Problem to work on: Reproduce the material below word for word, from its very beginning through the line that contains "ClotheStore is an", including that line. Leave the pictures out of your copy.

Supplied data:
******************************

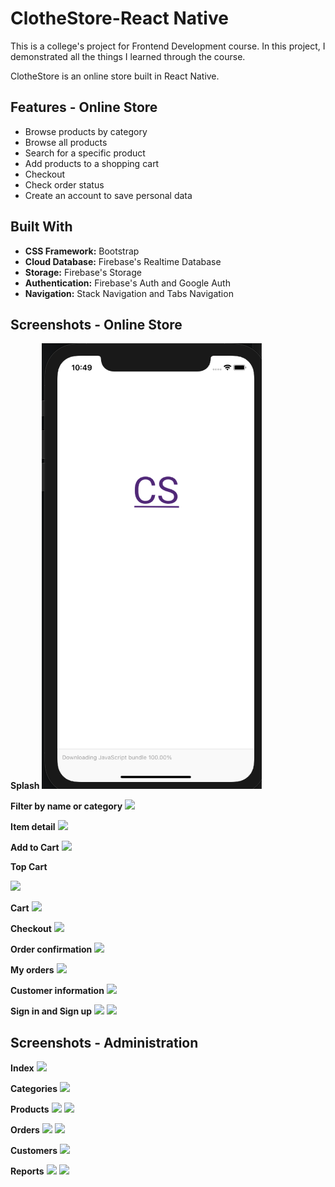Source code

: # ClotheStore-React Native

This is a college's project for Frontend Development course. In this project, I demonstrated all the things I learned through the course.

ClotheStore is an online store built in React Native.

## Features - Online Store
*	Browse products by category
*	Browse all products 
*	Search for a specific product
*	Add products to a shopping cart
*	Checkout
*	Check order status
*	Create an account to save personal data

## Built With
* **CSS Framework:** Bootstrap
* **Cloud Database:** Firebase's Realtime Database
* **Storage:** Firebase's Storage
* **Authentication:** Firebase's Auth and Google Auth
* **Navigation:** Stack Navigation and Tabs Navigation

## Screenshots - Online Store

**Splash**
![](/store-react-images/splash.png)

**Filter by name or category**
![](/store-images/filter.png)

**Item detail**
![](/store-images/item-detail.png)

**Add to Cart**
![](/store-images/add-to-cart.png)

**Top Cart**

![](/store-images/top-cart.png)

**Cart**
![](/store-images/cart.png)

**Checkout**
![](/store-images/checkout.png)

**Order confirmation**
![](/store-images/order-confirmation.png)

**My orders**
![](/store-images/my-orders.png)

**Customer information**
![](/store-images/user-info.png)

**Sign in and Sign up**
![](/store-images/signin.png)
![](/store-images/signup.png)

## Screenshots - Administration
**Index**
![](/store-images/admin-dashboard.png)

**Categories**
![](/store-images/categories.png)

**Products**
![](/store-images/products.png)
![](/store-images/new-product.png)

**Orders**
![](/store-images/orders.png)
![](/store-images/detail.png)

**Customers**
![](/store-images/customers.png)

**Reports**
![](/store-images/sales-category.png)
![](/store-images/sales-product.png)
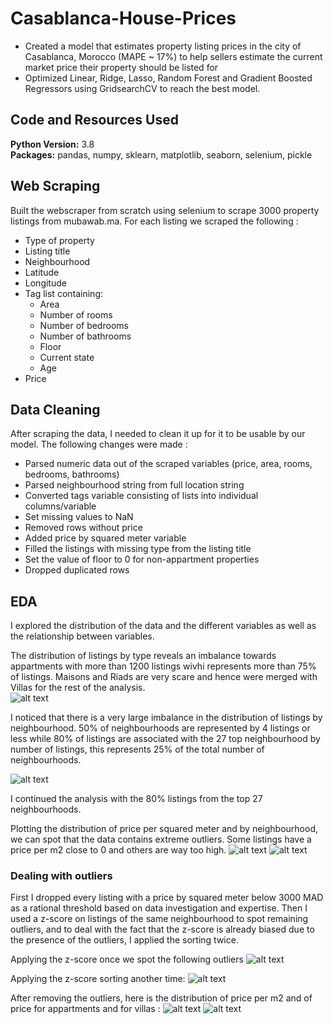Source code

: # Casablanca-House-Prices
* Created a model that estimates property listing prices in the city of Casablanca, Morocco (MAPE ~ 17%) to help sellers estimate the current market price their property should be listed for
* Optimized Linear, Ridge, Lasso, Random Forest and Gradient Boosted Regressors using GridsearchCV to reach the best model.

## Code and Resources Used
**Python Version:** 3.8   
**Packages:** pandas, numpy, sklearn, matplotlib, seaborn, selenium, pickle

## Web Scraping
Built the webscraper from scratch using selenium to scrape 3000 property listings from mubawab.ma. For each listing we scraped the following :
*	Type of property
* Listing title
* Neighbourhood
* Latitude
* Longitude
* Tag list containing:
  * Area
  * Number of rooms
  * Number of bedrooms
  * Number of bathrooms
  * Floor
  * Current state
  * Age
* Price

## Data Cleaning
After scraping the data, I needed to clean it up for it to be usable by our model. The following changes were made :
* Parsed numeric data out of the scraped variables (price, area, rooms, bedrooms, bathrooms)
* Parsed neighbourhood string from full location string
* Converted tags variable consisting of lists into individual columns/variable 
* Set missing values to NaN
* Removed rows without price
* Added price by squared meter variable
* Filled the listings with missing type from the listing title
* Set the value of floor to 0 for non-appartment properties
* Dropped duplicated rows

## EDA
I explored the distribution of the data and the different variables as well as the relationship between variables.

The distribution of listings by type reveals an imbalance towards appartments with more than 1200 listings wivhi represents more than 75% of listings.
Maisons and Riads are very scare and hence were merged with Villas for the rest of the analysis.  
![alt text](https://github.com/iliasoudghiri/Casablanca-House-Prices/blob/main/EDA_visuals/Distribution_Listings_Type.png "Distribution of listings by type")

I noticed that there is a very large imbalance in the distribution of listings by neighbourhood. 50% of neighbourhoods are represented by 4 listings or less
while 80% of listings are associated with the 27 top neighbourhood by number of listings, this represents 25% of the total number of neighbourhoods.

![alt text](https://github.com/iliasoudghiri/Casablanca-House-Prices/blob/main/EDA_visuals/Distribution_Listings_by_Neighbourhood.png "Distribution of listings by neighbourhood")

I continued the analysis with the 80% listings from the top 27 neighbourhoods.

Plotting the distribution of price per squared meter and by neighbourhood, we can spot that the data contains extreme outliers. Some listings have a 
price per m2 close to 0 and others are way too high.
![alt text](https://github.com/iliasoudghiri/Casablanca-House-Prices/blob/main/EDA_visuals/Distribution_Price_m2.png "Distribution of price per m2")
![alt text](https://github.com/iliasoudghiri/Casablanca-House-Prices/blob/main/EDA_visuals/Distribution_Price_m2_by_neighbourhood.png "Distribution of price per m2 by neighbourhood")

### Dealing with outliers
First I dropped every listing with a price by squared meter below 3000 MAD as a rational threshold based on data investigation and expertise.
Then I used a z-score on listings of the same neighbourhood to spot remaining outliers, and to deal with the fact that the z-score is already 
biased due to the presence of the outliers, I applied the sorting twice.

Applying the z-score once we spot the following outliers
![alt text](https://github.com/iliasoudghiri/Casablanca-House-Prices/blob/main/EDA_visuals/Distribution_Price_m2_by_neighbourhood_wt_outliers.png "Distribution of price per m2 by neighbourhood with outliers")

Applying the z-score sorting another time:
![alt text](https://github.com/iliasoudghiri/Casablanca-House-Prices/blob/main/EDA_visuals/Distribution_Price_m2_by_neighbourhood_wt_outliers2.png "Distribution of price per m2 by neighbourhood with remaining outliers")

After removing the outliers, here is the distribution of price per m2 and of price for appartments and for villas :
![alt text](https://github.com/iliasoudghiri/Casablanca-House-Prices/blob/main/EDA_visuals/Distribution_Price_m2_no_outliers.png "Distribution of price per m2 without outliers")
![alt text](https://github.com/iliasoudghiri/Casablanca-House-Prices/blob/main/EDA_visuals/Distribution_Price_no_outliers.png "Distribution of price without outliers")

******************************

Answer to the problem:
Source code

: # ClotheStore-React Native

This is a college's project for Frontend Development course. In this project, I demonstrated all the things I learned through the course.

ClotheStore is an online store built in React Native.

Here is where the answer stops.